С общей грамотностью связано действие и другого, хоть и не столь значительного, возбудителя эмиграции — американо-скандинавских газет, распространявшихся в Европе. Уже в середине 70-х годов чикагская газета на шведском языке «Хемландет» выпускала особое европейское издание. В эмигрантских районах Швеции конца XIX в. чикагские шведские газеты были известны больше, чем стокгольмские. В Норвегии также были распространены норвежско-американские газеты.

Стимулировали эмиграцию визиты американских родственников на родину, тем более что гости обычно принадлежали к тем, кто в Америке преуспел. Многие, возвращаясь в Америку, увозили с собой родственников, а иногда и целые группы земляков. По данным американских консулов в Швеции, очень многие эмигранты с такими целями и приезжали на родину. Иногда, как мы увидим дальше, это бывало коммерческое предприятие. Но даже реэмигранты и их рассказы усиливали эмиграционное настроение. В одном из прибрежных районов Южной Норвегии в 1920 г. оказалось, что 80% мужчин побывало в Америке, причем большая часть их провела там от 2 до 9 лет, а остальные — дольше.

Вербовка иммигрантов в США

Специфический интерес представляет организованная вербовка иммигрантов, довольно энергично проводившаяся разными американскими организациями после гражданской войны. По выражению автора недавней работы о ней, Л. Льюнгмарка, эти организации стремились «продавать» иммигрантам землю, работу и перевозку. Среди таких организаций следует прежде всего назвать власти северо-западных штатов, быстро осваивавшихся и заселявшихся в тот период. Затем железнодорожные компании, получавшие от правительства США огромные земельные пространства и заинтересованные в продаже земельных участков иммигрантам едва ли не больше, чем в привлечении рабочих рук на строительство железных дорог.
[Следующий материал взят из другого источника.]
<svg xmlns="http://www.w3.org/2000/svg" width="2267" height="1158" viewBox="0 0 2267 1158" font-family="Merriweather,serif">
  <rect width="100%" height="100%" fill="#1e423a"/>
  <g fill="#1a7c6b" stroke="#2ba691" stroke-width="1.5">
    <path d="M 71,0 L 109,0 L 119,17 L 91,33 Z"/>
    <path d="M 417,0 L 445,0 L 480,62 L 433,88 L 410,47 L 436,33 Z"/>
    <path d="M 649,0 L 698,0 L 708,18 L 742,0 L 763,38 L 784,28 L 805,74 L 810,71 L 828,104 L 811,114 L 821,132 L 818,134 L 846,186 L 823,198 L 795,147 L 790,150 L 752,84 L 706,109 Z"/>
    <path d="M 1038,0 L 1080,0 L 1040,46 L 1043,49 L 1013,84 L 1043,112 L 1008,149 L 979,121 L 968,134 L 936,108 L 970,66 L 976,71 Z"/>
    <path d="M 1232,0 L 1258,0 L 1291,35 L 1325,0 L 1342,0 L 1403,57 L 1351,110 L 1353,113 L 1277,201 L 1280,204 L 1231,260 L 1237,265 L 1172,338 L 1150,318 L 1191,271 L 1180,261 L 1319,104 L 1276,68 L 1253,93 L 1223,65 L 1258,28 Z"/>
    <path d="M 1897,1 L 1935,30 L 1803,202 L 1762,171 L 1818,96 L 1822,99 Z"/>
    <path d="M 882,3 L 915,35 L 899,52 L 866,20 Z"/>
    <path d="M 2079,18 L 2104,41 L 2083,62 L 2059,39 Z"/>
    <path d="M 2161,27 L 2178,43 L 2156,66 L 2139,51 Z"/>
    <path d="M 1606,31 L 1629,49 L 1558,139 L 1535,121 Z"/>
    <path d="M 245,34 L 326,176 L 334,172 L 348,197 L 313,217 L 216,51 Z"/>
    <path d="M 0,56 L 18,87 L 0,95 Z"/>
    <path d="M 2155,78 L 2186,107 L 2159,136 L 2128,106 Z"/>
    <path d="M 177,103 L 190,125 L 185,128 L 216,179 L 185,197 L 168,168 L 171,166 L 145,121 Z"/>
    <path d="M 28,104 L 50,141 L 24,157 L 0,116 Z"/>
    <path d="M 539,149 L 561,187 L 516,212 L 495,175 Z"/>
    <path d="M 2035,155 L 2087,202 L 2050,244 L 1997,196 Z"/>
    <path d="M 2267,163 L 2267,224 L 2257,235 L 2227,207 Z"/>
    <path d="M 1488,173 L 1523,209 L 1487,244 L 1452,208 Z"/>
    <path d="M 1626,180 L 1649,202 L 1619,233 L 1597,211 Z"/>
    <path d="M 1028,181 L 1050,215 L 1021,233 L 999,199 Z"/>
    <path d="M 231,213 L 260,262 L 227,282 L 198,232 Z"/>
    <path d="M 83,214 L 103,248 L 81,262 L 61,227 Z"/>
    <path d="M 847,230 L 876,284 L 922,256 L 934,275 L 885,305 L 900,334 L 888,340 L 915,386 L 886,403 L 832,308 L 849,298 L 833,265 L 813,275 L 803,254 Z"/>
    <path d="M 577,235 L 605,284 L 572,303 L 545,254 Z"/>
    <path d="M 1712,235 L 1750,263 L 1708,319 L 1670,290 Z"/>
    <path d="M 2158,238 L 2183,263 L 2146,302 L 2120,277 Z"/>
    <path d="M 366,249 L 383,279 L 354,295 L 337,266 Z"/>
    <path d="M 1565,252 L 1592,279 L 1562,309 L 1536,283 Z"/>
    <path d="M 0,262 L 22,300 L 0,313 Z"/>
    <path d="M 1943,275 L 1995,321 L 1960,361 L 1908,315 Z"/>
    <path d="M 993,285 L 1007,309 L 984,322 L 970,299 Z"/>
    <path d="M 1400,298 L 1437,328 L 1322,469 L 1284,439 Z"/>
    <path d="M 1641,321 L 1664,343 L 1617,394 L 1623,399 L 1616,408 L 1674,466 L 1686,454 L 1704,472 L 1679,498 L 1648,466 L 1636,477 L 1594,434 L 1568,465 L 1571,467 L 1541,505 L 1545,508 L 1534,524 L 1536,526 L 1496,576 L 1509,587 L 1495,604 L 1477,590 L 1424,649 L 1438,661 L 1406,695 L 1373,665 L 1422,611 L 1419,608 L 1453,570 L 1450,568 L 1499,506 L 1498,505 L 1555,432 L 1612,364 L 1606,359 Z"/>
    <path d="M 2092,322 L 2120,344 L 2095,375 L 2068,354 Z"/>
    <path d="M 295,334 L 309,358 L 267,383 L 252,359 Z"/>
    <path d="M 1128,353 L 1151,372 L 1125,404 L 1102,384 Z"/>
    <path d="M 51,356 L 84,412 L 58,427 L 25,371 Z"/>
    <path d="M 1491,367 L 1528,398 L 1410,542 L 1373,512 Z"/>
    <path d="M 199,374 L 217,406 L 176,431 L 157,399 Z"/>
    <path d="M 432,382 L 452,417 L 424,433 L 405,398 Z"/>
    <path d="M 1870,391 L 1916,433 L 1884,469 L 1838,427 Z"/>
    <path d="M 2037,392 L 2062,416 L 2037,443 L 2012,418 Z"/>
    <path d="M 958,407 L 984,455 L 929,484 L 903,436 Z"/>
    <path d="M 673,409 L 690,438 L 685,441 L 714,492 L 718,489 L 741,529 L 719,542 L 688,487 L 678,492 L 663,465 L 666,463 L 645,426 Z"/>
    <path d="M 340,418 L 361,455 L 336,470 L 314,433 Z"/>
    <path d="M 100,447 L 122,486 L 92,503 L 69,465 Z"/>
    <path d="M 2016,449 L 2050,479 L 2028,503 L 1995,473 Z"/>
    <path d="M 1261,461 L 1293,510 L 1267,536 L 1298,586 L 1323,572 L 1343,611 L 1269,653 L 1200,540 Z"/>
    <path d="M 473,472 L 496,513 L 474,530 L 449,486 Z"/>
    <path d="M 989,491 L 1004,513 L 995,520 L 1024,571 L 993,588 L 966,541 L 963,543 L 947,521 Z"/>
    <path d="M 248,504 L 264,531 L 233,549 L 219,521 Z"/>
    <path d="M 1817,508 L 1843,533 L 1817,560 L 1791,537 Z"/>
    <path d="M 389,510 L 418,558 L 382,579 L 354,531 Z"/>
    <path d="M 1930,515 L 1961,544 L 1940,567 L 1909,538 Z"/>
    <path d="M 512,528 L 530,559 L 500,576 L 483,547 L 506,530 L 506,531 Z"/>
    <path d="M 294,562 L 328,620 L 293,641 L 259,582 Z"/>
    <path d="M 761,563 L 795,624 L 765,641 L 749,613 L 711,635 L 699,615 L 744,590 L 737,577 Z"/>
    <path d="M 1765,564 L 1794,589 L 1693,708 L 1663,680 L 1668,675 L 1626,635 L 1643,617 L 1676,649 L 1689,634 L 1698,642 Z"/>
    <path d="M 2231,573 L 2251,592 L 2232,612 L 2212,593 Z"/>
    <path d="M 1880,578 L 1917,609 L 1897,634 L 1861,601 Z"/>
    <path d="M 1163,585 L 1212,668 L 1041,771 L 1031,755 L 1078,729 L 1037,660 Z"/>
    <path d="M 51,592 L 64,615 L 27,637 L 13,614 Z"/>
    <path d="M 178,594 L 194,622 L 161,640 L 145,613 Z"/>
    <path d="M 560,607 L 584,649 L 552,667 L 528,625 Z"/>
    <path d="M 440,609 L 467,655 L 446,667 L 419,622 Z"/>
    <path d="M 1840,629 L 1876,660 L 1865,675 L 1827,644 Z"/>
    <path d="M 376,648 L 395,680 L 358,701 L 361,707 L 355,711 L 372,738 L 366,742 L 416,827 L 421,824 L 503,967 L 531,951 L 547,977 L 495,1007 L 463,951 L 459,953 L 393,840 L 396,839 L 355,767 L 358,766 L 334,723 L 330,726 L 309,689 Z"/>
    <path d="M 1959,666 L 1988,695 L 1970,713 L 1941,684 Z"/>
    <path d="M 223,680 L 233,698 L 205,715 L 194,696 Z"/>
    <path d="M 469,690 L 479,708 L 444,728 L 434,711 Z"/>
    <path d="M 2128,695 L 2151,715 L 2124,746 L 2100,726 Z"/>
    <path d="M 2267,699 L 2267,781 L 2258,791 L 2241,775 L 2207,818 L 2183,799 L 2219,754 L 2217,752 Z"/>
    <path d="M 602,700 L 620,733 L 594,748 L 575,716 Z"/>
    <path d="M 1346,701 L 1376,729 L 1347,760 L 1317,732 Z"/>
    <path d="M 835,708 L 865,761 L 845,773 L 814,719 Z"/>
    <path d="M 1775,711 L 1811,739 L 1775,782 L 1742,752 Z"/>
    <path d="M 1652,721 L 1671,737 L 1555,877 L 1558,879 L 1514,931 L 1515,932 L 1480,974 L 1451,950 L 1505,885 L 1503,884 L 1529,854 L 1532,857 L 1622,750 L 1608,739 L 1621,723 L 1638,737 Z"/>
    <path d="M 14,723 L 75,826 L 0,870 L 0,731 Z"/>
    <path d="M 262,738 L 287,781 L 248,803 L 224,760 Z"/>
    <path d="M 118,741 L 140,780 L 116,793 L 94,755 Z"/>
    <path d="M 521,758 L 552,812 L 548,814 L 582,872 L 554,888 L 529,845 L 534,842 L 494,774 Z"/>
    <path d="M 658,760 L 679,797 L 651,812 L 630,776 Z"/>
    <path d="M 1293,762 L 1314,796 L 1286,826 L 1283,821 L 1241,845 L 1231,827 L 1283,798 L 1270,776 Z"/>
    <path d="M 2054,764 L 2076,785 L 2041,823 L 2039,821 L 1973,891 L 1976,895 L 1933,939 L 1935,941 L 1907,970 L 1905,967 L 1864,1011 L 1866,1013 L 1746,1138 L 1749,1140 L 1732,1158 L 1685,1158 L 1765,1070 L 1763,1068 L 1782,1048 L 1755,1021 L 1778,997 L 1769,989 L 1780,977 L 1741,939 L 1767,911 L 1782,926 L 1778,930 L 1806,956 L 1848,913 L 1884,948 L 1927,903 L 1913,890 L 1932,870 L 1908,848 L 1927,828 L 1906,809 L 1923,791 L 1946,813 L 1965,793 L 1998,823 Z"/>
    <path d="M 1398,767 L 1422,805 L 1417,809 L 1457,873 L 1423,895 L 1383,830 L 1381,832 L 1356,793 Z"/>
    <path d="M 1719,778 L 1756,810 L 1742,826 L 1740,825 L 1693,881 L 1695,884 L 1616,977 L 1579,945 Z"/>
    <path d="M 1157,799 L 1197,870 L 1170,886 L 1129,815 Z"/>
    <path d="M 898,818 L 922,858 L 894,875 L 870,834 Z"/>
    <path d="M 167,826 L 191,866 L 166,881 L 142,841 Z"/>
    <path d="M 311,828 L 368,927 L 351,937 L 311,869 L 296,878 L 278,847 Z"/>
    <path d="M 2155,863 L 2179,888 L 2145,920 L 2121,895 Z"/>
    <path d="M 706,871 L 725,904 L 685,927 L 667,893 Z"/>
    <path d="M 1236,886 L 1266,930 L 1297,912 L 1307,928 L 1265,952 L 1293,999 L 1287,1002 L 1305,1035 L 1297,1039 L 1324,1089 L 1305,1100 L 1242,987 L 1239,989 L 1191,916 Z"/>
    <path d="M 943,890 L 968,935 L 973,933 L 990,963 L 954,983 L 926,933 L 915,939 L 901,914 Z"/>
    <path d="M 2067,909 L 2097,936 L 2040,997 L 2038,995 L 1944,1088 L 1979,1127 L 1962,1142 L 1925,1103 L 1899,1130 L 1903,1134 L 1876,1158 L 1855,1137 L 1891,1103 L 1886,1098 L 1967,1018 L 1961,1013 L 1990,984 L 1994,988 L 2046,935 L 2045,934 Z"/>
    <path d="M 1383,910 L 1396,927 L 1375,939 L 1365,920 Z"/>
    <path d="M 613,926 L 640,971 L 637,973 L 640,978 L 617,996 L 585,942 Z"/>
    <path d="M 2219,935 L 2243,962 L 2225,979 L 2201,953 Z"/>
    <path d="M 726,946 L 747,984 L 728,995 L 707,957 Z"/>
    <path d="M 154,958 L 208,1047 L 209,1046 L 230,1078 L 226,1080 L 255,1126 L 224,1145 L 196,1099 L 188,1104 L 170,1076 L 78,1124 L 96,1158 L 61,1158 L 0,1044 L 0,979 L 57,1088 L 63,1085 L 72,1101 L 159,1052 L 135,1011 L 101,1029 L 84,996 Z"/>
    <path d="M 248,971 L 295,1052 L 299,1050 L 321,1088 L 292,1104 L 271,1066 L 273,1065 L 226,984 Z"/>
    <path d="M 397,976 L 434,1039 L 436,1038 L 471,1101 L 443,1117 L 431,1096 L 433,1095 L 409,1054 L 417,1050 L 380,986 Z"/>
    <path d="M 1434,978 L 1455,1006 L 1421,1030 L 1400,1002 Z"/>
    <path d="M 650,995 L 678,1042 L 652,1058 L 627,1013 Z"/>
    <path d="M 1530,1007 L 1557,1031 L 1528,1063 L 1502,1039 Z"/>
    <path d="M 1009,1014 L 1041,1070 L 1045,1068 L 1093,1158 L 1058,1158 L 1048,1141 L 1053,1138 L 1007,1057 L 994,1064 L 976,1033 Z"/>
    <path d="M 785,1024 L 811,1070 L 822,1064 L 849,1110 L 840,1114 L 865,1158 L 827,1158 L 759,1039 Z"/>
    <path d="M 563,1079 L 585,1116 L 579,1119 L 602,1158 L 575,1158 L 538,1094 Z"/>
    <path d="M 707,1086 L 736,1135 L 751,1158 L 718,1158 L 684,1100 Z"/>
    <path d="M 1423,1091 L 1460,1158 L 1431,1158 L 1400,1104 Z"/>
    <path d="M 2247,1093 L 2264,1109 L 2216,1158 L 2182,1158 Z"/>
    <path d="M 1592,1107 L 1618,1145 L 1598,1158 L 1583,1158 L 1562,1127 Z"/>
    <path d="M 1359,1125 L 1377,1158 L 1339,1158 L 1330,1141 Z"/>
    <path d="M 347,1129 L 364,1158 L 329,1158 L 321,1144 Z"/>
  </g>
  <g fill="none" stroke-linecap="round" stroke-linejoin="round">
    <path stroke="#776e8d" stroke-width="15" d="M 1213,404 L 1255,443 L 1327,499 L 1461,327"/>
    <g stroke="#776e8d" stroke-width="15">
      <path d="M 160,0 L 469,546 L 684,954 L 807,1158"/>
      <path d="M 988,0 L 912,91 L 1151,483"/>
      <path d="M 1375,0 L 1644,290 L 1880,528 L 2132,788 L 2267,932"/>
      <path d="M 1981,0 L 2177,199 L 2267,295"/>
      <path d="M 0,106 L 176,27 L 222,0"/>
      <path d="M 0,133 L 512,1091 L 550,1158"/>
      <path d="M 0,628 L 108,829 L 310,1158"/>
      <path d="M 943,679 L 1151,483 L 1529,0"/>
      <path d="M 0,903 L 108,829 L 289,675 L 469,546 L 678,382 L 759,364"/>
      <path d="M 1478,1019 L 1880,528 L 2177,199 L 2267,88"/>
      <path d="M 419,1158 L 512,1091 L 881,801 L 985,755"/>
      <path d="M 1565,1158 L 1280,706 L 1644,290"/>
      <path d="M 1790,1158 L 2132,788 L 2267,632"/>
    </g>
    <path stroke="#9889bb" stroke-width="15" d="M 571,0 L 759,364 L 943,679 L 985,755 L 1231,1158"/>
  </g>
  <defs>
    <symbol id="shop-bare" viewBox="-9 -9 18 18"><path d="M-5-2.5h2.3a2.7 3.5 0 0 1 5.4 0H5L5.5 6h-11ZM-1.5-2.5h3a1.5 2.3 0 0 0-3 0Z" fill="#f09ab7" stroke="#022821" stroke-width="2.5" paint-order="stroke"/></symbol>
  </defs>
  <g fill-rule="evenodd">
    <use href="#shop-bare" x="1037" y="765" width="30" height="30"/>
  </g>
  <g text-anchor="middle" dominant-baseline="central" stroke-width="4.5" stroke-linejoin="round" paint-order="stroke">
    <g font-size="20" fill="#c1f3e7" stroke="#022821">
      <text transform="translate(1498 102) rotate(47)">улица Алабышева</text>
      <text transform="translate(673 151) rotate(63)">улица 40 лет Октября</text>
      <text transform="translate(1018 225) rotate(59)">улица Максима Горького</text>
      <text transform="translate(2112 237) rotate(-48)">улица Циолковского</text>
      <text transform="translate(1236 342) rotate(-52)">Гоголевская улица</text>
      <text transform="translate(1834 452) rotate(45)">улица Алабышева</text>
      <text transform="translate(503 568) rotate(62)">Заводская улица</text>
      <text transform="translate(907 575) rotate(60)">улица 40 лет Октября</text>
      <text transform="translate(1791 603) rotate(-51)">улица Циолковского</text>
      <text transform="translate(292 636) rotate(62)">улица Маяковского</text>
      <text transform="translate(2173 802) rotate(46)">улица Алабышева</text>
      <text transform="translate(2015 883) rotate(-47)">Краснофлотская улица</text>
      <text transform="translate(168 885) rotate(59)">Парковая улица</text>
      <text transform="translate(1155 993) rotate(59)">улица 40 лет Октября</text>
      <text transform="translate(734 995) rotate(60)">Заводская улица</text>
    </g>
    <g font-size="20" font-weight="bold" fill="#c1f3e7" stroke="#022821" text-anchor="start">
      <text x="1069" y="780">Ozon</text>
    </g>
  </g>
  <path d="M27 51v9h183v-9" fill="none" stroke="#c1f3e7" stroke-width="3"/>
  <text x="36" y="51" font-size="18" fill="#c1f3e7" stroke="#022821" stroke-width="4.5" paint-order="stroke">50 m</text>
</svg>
И, наконец, судовладельцы, чьи прибыли прямо зависели от количества перевозимых из Европы иммигрантов. Все они посылали в Европу специальных агентов-вербовщиков, причем особое внимание уделялось вербовке скандинавских иммигрантов, которые, как уже отмечалось выше, пользовались в США доброй славой. Только одна железная дорога, Нортерн Пасифик, вербовавшая переселенцев в Северную Дакоту, имела в 1883 г. в Северной и Центральной Европе 124 агента. Вербовщики отдельных фирм соперничали между собой. Печатались специальные пропагандистские брошюры об Америке на европейских, в частности скандинавских, языках. В шведских и других европейских газетах публиковались рекламные объявления пароходных компаний.

В агенты обычно брали американских иммигрантов соответствующих европейских национальностей. Нередко иммигранты, ехавшие погостить, например в Швецию, брались вербовать эмигрантов для какой-нибудь транспортной фирмы и тем «оправдывали» дорожные расходы.

Самым известным агентом-вербовщиком был американский швед Ганс Маттсон, полковник, участник гражданской войны в США. После нее он возглавлял иммиграционные органы Миннесоты и ездил в Швецию агентом-вербовщиком ряда железных дорог этого района и пароходств. Он неоднократно привозил оттуда в Америку большие группы иммигрантов.

Деятельность американских вербовщиков сопровождалась в Скандинавских странах большим шумом, тем более что нередкие мошенничества с их стороны вызывали общественные протесты, но решающего количественного эффекта она, по мнению скандинавских исследователей, для эмиграции не имела. Гораздо большее значение имели стихийные связи с американскими родственниками и друзьями, особенно письма из-за океана. Действенность этой корреспонденции учитывали и вербовщики, которые старались организовать посылку из Америки писем соответствующего содержания. Ганс Маттсон обосновывал это следующим образом: «Скандинавы — большие охотники писать письма, и каждый человек будет несколько лет оказывать влияние — хорошее ли, дурное ли — на ту местность, из которой эмигрировал».